Whether or not you are able to take disciplinary action against an alleged bully will of course depend on the particular facts and circumstances, such as the nature of the comments that were posted, the relationship between the individuals (both at work and on social media) and any other factors linking it to their employment. But you should certainly investigate the complaint and, if the derogatory comments made on Facebook are or may be in breach of your policies on social media and workplace bullying, you should commence disciplinary proceedings and deal with it in the same way as you would any other misconduct issue. 

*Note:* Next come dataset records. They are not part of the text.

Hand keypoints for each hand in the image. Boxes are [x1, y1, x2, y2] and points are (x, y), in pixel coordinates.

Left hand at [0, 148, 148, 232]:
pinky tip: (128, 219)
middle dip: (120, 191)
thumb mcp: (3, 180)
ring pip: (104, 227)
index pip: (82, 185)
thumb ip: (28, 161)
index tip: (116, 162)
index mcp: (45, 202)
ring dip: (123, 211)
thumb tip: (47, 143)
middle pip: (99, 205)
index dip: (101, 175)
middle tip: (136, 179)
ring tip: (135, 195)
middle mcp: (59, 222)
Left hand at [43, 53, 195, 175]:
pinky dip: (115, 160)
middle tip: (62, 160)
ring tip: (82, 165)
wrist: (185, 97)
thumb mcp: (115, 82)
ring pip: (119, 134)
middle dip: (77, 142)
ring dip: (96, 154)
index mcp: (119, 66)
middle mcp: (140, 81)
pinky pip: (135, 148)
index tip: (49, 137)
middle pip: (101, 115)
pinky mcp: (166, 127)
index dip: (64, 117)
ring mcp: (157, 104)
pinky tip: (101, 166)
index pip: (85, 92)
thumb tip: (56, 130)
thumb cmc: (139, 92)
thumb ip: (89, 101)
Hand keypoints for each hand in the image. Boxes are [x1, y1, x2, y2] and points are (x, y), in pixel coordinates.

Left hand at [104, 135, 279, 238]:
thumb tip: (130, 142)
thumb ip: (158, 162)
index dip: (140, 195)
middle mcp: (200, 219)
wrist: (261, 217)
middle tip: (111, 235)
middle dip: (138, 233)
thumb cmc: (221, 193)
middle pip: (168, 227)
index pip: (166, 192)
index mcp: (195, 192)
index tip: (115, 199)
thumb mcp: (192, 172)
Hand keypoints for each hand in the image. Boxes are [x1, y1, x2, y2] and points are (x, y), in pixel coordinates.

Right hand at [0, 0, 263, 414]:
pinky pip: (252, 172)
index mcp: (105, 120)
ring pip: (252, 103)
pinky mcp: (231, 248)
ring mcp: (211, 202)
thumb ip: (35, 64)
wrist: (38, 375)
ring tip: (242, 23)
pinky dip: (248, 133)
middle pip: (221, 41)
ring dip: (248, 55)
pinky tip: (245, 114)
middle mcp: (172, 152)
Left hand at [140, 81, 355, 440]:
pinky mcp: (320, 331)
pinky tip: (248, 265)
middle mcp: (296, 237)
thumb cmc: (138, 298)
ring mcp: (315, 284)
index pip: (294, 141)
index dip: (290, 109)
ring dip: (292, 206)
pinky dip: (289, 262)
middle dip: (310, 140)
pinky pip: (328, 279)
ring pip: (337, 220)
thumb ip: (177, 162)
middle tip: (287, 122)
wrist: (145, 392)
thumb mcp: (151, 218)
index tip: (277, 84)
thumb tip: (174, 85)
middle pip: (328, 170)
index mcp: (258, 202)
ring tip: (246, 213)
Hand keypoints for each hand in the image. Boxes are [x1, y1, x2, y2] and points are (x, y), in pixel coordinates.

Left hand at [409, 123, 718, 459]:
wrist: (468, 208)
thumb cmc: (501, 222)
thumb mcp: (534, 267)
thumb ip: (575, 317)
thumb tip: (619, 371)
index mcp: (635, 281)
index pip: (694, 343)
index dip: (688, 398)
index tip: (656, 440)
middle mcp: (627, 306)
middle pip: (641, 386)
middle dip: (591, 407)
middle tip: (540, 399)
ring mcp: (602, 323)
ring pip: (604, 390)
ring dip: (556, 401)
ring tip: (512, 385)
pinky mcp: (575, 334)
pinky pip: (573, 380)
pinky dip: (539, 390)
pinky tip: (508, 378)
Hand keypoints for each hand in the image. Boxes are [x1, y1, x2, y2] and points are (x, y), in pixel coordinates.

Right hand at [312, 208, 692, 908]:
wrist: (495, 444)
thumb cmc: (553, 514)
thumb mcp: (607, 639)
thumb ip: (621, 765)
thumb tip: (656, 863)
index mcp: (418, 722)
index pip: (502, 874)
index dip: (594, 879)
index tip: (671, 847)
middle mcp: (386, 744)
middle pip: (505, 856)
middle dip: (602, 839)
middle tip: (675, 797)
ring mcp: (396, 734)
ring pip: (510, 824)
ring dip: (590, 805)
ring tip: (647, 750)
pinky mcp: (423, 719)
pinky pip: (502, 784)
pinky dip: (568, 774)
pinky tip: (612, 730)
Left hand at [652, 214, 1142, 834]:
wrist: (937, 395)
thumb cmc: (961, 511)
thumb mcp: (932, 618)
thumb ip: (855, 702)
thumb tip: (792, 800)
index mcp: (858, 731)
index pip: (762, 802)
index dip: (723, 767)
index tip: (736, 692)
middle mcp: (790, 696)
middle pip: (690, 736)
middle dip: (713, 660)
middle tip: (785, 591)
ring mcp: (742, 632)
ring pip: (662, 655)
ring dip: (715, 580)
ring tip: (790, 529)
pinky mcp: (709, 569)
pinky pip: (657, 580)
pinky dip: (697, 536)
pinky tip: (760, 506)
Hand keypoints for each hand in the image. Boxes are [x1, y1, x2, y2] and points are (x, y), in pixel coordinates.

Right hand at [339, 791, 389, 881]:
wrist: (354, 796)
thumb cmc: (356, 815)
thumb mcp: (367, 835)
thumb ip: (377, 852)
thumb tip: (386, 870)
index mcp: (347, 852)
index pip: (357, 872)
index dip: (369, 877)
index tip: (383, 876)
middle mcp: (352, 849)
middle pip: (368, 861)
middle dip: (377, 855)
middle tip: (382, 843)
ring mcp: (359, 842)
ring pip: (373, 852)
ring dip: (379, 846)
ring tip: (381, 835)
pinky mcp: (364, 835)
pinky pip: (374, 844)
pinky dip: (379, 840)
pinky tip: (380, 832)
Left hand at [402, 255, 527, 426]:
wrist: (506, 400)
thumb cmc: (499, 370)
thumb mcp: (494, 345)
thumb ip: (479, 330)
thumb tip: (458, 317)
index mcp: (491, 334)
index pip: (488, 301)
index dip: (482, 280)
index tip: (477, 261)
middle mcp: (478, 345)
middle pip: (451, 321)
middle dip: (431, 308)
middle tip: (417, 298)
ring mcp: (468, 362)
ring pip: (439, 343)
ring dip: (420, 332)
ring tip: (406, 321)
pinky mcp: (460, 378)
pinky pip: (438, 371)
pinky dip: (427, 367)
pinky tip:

The key issues to consider, and the steps you should take to deal with alleged incidents of cyberbullying, are:

  • What do the company’s social media policy and antibullying policy say?
  • Has the social media policy been communicated to all employees?
  • Could the comments posted on Facebook be in breach of these policies? Were the comments serious enough to amount to bullying and harassment or are they no more than workplace gossip (the Tribunals accept that some level of work-related gossip or banter on social media sites is inevitable and appropriate)?
  • If you believe the comments may breach your policies, you should follow the disciplinary process as you would with any other misconduct incident
  • The employee’s conduct both before the incident and subsequently may also be relevant to whether a decision to dismiss the employee is reasonable. Are there any mitigating circumstances? There could be where, for example, the employee has a clean disciplinary record, they apologise for their actions and quickly remove the offensive post

Ensure that your treatment of the employee is consistent with how you have treated other employees in similar circumstances. Differential treatment may be justified where the employees’ roles are different, but only where there is a logical link between the employee’s conduct and their role.

As with all disciplinary processes, it is important to give the correct label to the employee’s wrongdoing, and the reason for their dismissal (for example, do not rely on damage to the Company’s reputation unless this has occurred or is likely). Otherwise you run the risk that the dismissal will not be fair.